The cultural explosion of “database logic,”continues to challenge our understanding of narrative as a primarily sequential and mimetic art. The line Manovich draws,”database and narrative are natural enemies,” is not about the incompatibility of two tendencies, but about how a communicative act falls on a spectrum: between the modularity of the database and the linearity of narrative. In discussions about database and narrative, definitions and categories become quickly slippery, because narrative forms have always slid along these and many other spectrums.  “Database” refers to the unique nonlinear capabilities of a computer: complex networks, hyperlinking of data, instant retrieval, random access, etc. And yet, a computer database is fully capable of delivering linear plot as discrete narrative units. A TV series on a website or DVD is a kind of database narrative. Narratives in traditional media (print, theater, film) can have database-like depths of allusion and intertexuality.  But typically, the usefulness and pleasures of plot, as a unifying device, is significantly weakened in a computer’s networked and modular environment. In the navigation of a database, temporal ordering is handed over to the user, leaving familiar techniques of engagement, such as foreshadowing and suspense, ineffective.  

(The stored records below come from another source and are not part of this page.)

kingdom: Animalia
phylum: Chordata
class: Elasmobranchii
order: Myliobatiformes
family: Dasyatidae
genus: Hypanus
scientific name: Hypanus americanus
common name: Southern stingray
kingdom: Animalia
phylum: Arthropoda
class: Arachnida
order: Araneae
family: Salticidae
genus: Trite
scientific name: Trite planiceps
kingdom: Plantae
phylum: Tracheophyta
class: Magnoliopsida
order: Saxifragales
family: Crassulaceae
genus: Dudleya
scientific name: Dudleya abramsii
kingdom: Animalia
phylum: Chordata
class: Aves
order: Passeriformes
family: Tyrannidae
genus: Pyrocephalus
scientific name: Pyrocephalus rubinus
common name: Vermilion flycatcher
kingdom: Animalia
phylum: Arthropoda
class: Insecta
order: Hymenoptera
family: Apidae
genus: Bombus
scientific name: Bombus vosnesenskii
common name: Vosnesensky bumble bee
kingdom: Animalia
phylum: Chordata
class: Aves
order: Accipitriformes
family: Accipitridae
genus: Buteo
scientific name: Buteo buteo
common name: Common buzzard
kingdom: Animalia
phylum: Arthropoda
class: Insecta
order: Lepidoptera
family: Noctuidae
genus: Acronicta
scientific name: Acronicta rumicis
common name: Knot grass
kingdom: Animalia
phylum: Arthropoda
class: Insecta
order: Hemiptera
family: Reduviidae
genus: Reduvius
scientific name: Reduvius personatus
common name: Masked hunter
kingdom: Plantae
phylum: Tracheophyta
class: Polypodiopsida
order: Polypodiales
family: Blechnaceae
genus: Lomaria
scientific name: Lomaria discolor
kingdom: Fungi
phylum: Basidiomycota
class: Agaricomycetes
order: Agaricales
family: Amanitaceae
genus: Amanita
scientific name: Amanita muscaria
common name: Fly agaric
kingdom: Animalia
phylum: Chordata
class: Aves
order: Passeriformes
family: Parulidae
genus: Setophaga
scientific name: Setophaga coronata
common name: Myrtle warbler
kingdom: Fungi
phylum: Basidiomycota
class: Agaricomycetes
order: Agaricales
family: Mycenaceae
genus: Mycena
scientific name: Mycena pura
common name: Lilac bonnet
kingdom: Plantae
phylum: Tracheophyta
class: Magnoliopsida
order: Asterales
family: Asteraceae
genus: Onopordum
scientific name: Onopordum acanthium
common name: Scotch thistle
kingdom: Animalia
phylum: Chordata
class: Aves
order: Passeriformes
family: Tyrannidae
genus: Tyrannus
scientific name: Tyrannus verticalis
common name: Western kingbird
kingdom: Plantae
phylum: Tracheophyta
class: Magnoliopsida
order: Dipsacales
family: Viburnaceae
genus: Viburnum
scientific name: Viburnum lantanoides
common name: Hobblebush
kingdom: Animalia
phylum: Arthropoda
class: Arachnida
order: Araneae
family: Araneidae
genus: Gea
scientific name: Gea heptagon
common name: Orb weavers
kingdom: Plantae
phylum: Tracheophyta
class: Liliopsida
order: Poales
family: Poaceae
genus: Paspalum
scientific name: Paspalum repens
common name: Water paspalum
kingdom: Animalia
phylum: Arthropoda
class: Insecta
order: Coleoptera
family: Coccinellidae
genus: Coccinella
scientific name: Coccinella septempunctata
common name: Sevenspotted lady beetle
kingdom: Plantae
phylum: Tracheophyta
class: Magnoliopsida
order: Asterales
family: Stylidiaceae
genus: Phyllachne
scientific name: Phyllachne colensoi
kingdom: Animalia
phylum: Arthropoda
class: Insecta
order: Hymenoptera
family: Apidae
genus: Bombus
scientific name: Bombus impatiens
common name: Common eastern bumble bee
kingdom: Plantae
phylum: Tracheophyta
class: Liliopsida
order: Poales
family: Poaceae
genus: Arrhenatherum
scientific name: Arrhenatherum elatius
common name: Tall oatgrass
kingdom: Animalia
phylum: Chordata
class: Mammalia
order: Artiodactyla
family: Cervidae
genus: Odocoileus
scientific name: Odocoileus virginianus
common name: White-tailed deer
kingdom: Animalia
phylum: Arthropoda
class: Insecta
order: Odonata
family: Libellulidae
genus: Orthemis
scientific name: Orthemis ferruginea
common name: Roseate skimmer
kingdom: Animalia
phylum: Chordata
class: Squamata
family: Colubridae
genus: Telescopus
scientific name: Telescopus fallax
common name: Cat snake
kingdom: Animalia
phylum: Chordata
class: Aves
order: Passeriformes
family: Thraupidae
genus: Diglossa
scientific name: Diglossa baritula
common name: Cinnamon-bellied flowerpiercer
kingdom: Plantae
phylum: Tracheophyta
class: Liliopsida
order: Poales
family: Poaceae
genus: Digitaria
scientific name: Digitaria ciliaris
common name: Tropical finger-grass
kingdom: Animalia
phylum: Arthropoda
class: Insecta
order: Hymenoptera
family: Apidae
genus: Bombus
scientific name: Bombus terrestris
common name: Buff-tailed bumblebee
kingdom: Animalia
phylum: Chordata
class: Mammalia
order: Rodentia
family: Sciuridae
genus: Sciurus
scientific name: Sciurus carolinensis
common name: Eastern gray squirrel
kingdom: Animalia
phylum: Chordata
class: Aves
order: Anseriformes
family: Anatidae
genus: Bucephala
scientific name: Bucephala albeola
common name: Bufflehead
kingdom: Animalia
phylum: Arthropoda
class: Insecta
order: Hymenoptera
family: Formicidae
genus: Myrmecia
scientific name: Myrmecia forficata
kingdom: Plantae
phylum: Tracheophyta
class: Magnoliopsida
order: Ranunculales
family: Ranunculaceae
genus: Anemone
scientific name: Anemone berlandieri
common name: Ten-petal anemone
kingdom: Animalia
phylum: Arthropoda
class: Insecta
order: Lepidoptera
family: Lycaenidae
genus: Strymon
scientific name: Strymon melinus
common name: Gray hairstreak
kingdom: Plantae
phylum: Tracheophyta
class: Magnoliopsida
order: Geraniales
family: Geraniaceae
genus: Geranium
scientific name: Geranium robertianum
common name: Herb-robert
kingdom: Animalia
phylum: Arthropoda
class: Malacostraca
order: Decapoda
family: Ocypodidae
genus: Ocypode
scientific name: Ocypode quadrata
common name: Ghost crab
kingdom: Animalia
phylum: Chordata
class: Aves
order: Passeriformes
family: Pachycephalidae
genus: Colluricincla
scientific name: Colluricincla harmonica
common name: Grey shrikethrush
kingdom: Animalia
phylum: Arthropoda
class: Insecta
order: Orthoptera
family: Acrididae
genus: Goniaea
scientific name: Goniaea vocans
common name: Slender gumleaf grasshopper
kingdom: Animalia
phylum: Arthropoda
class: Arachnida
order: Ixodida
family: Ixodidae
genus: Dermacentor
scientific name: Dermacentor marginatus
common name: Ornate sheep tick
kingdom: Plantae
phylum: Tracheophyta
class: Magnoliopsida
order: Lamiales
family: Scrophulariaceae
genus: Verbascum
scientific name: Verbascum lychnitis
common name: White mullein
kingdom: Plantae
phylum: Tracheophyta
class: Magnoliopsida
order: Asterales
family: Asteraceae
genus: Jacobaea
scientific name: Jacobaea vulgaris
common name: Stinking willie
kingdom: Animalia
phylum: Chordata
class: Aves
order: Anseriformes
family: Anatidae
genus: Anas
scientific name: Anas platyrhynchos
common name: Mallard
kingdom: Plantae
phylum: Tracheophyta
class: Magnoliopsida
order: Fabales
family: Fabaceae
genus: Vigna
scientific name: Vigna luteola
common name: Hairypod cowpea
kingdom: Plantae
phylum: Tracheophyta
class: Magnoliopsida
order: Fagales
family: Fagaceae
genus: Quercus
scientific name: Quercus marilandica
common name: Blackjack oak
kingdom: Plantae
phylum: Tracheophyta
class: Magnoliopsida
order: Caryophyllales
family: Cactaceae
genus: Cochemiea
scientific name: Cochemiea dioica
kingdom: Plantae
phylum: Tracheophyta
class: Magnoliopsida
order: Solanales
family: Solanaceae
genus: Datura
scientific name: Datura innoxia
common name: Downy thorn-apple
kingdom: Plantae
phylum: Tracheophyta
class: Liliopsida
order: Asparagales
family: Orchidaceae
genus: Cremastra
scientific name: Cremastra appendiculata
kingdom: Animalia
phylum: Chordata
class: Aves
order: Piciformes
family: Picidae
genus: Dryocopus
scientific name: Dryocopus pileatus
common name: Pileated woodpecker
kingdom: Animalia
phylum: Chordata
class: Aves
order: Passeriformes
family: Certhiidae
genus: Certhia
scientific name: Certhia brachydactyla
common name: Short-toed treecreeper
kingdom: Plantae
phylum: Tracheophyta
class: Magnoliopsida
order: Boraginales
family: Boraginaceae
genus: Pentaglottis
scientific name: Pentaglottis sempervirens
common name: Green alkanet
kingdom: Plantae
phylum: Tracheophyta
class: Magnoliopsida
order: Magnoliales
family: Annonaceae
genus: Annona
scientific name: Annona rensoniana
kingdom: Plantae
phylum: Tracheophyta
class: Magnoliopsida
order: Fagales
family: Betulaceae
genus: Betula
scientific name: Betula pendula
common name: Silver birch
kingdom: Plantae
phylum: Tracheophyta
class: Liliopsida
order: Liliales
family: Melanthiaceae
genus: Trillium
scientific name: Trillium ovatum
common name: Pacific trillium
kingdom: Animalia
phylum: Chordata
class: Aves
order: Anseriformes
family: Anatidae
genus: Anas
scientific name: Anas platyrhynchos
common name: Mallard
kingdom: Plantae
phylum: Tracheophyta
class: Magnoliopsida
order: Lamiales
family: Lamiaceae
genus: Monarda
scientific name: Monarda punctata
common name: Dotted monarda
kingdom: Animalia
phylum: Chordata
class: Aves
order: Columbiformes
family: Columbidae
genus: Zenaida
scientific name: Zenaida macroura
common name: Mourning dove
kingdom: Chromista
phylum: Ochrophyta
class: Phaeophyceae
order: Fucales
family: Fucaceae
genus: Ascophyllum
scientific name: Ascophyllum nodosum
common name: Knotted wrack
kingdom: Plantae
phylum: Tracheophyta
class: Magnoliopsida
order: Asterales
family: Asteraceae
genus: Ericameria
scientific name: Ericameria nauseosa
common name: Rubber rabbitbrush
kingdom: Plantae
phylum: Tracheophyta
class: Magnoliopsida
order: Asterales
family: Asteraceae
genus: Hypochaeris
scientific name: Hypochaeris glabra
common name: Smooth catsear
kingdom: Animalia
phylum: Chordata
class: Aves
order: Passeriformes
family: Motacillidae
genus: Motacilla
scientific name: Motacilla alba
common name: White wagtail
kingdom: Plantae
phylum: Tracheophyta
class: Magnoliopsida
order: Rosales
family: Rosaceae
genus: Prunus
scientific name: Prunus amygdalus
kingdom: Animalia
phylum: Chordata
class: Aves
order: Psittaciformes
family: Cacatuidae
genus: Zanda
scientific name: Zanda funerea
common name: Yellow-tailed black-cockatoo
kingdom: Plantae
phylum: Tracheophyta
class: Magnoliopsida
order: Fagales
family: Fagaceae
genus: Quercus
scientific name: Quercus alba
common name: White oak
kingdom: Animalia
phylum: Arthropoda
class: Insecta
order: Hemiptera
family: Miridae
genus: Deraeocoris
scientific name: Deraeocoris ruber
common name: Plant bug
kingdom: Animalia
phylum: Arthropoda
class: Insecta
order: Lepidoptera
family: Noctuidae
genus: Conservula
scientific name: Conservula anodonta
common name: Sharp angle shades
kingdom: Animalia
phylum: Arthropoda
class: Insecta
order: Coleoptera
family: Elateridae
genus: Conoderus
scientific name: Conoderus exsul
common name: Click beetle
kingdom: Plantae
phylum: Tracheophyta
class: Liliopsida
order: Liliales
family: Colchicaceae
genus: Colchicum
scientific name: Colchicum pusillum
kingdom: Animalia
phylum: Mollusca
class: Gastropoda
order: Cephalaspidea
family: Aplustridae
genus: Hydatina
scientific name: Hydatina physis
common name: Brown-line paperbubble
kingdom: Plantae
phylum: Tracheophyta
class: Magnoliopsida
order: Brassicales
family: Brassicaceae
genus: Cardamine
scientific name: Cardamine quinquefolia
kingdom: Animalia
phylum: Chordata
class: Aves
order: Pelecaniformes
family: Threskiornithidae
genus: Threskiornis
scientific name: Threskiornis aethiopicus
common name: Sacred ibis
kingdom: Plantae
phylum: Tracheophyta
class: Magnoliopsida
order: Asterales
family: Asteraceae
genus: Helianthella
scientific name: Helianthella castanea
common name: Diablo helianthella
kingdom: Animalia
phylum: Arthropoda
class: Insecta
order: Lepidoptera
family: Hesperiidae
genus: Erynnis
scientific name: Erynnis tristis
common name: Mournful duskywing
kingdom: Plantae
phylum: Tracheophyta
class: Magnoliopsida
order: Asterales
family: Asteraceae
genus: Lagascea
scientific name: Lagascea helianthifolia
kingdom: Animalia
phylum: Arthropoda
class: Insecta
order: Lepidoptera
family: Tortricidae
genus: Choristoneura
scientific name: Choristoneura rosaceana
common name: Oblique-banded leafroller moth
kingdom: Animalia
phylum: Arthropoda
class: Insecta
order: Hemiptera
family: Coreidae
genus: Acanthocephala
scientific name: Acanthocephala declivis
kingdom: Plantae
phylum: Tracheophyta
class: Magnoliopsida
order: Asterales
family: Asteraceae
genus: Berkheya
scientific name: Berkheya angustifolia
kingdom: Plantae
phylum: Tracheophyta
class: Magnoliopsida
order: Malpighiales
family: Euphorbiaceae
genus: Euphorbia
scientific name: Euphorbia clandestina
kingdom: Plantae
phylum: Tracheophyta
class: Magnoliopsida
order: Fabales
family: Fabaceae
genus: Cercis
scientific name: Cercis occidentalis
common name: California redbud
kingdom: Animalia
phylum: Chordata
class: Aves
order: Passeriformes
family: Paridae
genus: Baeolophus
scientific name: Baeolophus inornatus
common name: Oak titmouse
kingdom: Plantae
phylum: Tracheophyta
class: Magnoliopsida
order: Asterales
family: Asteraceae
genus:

Without plot, what holds a database fiction together as a conceptual whole?  What models in contemporary and past narrative forms can help us re-imagine an affective-expressive narrativity that is less reliant on plot devices, cause and effect chains and central conflicts?  Non-Western, non-mimetic and antimimetic narrative traditions offer a rich history to draw from. Narrative forms that ignore, dismantle, displace or otherwise diminish the structural role of plot, also engage the attentive mind as single entities (stories).  Cohesiveness comes through the discursive style; the patterns, gaps, rhythms and repetitions in the material surface of the work. In other words, the interface.